As reported earlier in The Leader, it didn’t work out.

“For obvious reasons,” Sinclair said, whatever new scheme for creating housing with the remaining $2.7 million comes up, it won’t be a P3 project.

Sinclair said affordable housing is one thing; the government has another idea about making housing ‘attainable.’ Attainable housing, he explained, is home ownership for, say, young working people that are simply finding it too expensive to build or buy a house these days.

Four hundred dollars a square foot to build in Slave Lake (what he says he’s hearing), seems “insane to me.” The government has some ideas on how to help.

Sinclair on wildfire season

This is a sensitive subject, Sinclair said, given the history locally. But last year, when Slave Lake helped out other communities whose citizens had been evacuated, “everybody did all the right things.”

The government has committed $151 million over three years in various wildfire preparedness measures, he said. More aircraft, for one thing, and more firefighters.

Sinclair said Minister of Forestry and Parks Todd Loewen has agreed to visit Slave Lake this spring.

Sinclair on communication

The MLA said he stayed away from Facebook before getting elected, but now sees it as a necessary communications tool. He says he “could be better on my end” in getting information out to residents.

As for his constituency office, when it was open, hardly anyone visited it, and then he lost his local staff member. The plan is to have regular hours and post them. Also planned are “weekly engagements” at the office, where people can come by and chat.

Sinclair didn’t volunteer any information about how busy he actually is, until Councillor Gramlich prompted him.

“How many committees have they put you on?” he asked.

Seven, was the answer. “I’m chair of three.”

Organizational chart

Council was asked to look at and approve a new organizational chart for the town. As explained by CAO Jeff Simpson, the chart reflects changes in the organizational structure brought about as a result of the recently-approved 2024 budget.
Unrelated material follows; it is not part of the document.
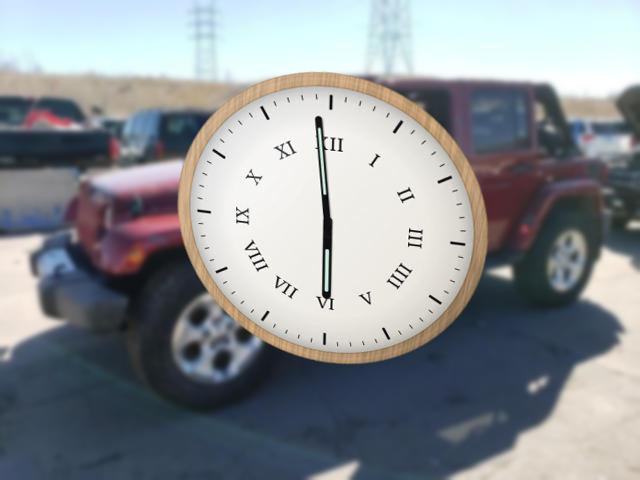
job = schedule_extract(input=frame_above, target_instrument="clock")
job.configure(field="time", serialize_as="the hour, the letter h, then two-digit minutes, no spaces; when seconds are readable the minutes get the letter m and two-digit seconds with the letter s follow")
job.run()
5h59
What those changes are he didn’t say; all we know for sure is there is one less peace officer.

Council had no questions on the topic, but Councillor Brice Ferguson did have a comment. He pointed out that although council appears on the chart to be in charge of everyone depicted below it, in fact “council has only one employee, the CAO.” In other words, Ferguson continued, council is not permitted to stick its nose into the business of any other town employee or department. It deals with, and gives direction to, the CAO only.

Council gave the thumbs up to the new org. chart.

Changing April meeting date

Councillor Shawn Gramlich had added this item to the agenda. He explained that council has a chance to meet with government ministers on April 16 in Edmonton. Since that’s the date of council’s third regular meeting of that month, Gramlich’s suggestion was to shift the council meeting to Tuesday, April 23. He made a motion to that effect, which no one opposed.

Fire season?

In question period, Councillor Kim Hughes asked CAO Simpson if the town is making any special preparations for the wildfire season.

“Are we prepared?” she asked.

For starters, Simpson said social media is being used to remind citizens of things they can do to prepare for the possibility of evacuation, for example. Or, as another example, to make their properties less susceptible to catching fire.

On another note, the town has invested in more fire suppression equipment for the fire department, Simpson said.

Yet another angle: We’ve started reaching out to some of the communities we’ve helped in the past, Simpson said, talking about the possibility of it happening again and how that works.

State of the Lake

To close out the open portion of the meeting, council members were given a chance to plug whatever they would like. Only Councillor Ali Mouallem took advantage, speaking up for the U13-1 Thunder hockey team, which had advance to the league final in the playoffs. It’ll be a best-of-three affair this weekend in Vegreville, he said. “Go Thunder!”

All three games in Vegreville? Asked Gramlich. Surely not.

Apparently Vegreville doesn’t like to travel, said Mouallem.

It shouldn’t be that way, said Gramlich – but apparently it is that way.